Na campanha “Setembro Amarelo”, igrejas, pontos turísticos, monumentos e fachadas de prédios históricos recebem iluminação em tom amarelado, também outdoors, cartazes e campanhas, com as mesmas cores, convocando a população para ajudar na prevenção ao suicídio, compromisso cidadão e humanitário.

Popularmente é dito que “amarelar” representa omitir-se, embora seja notável a beleza da cor amarela na natureza, bandeiras e vestes. No contexto da Campanha realizada no mês de setembro, o alerta é claro: a vida não pode amarelar, perder seu brilho, a sua chama. As pessoas não podem desistir de viver. Eis, pois,

a urgência de um mutirão para preservar esse dom, e mudar a triste realidade revelada em estatísticas a respeito do suicídio no Brasil e no mundo. A união em defesa da vida deve contar com o empenho de segmentos importantes na sociedade, que incluem as instituições públicas e privadas, as escolas, as famílias, os amigos, os colegas de trabalho.
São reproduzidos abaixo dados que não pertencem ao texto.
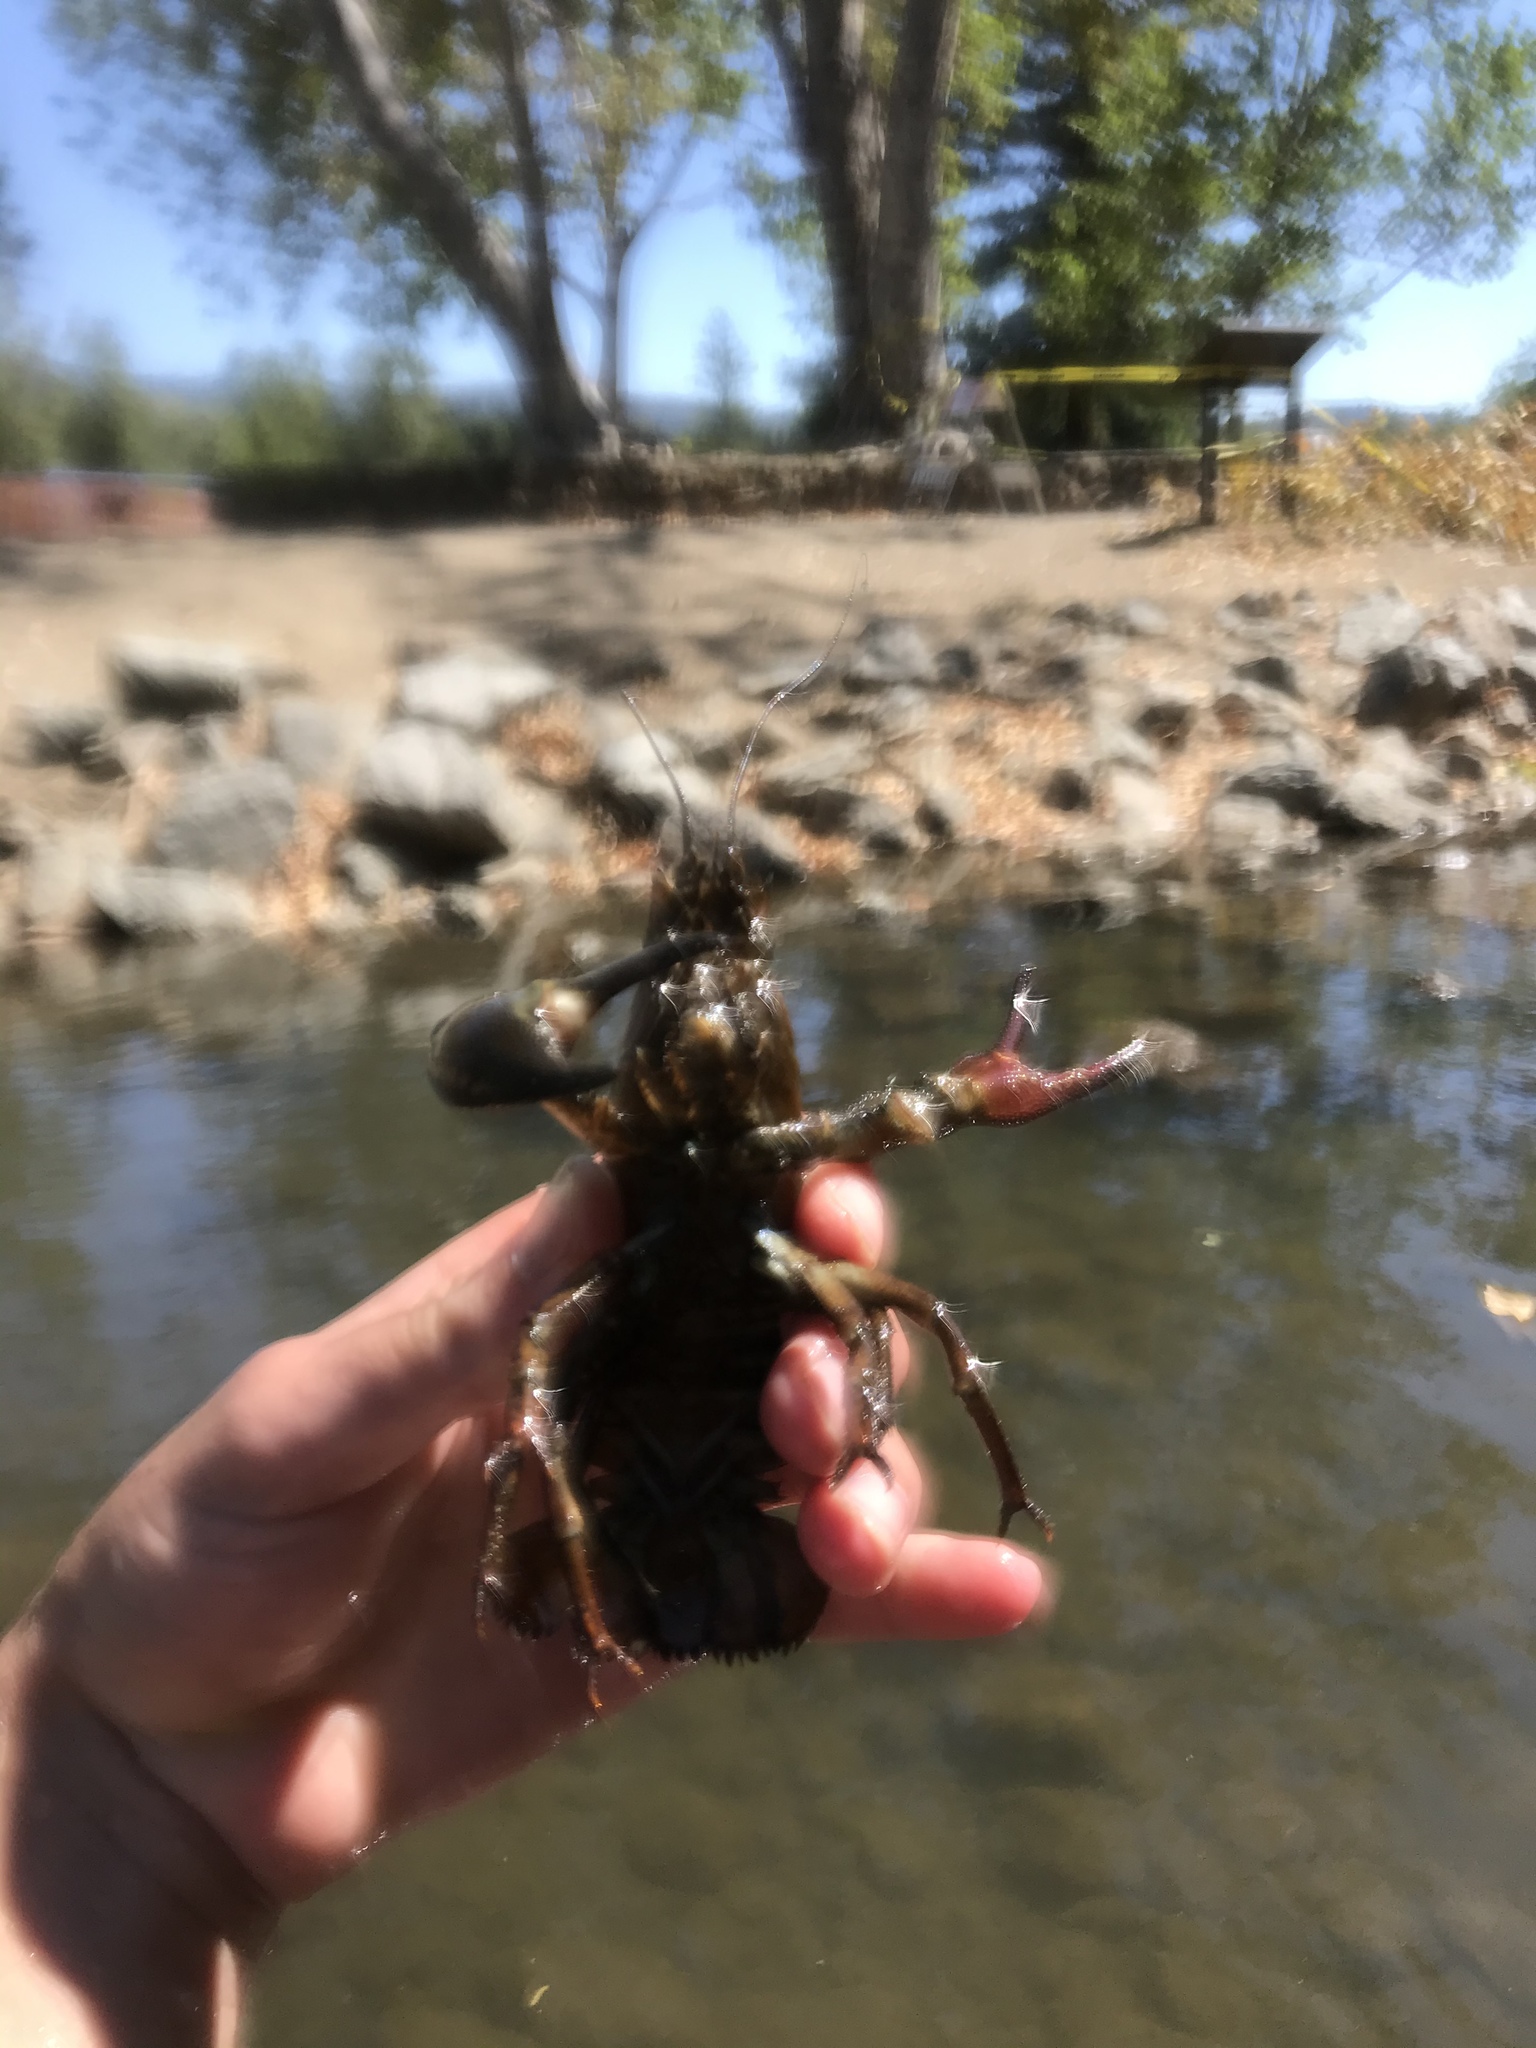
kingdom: Animalia
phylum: Arthropoda
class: Malacostraca
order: Decapoda
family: Astacidae
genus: Pacifastacus
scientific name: Pacifastacus leniusculus
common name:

Pede-se ainda aos meios de comunicação que invistam, cada vez mais, no processo educativo capaz de quebrar um tabu – falar sobre o suicídio. Muitos ainda acreditam que dedicar-se ao tema motiva pessoas a colocarem fim às próprias vidas. Falar sobre o suicídio, de modo apropriado, a partir do diálogo e do amor ao próximo, permite agir decisivamente na prevenção desse mal. Importante também distanciar-se das inverdades, sobre si, sobre o outro e a respeito da vida, para enfrentar, inventiva e afetivamente, os desgastes que a sociedade contemporânea impõe a todos, com seus ritmos, dinâmicas e falta de valores essenciais ao bem comum.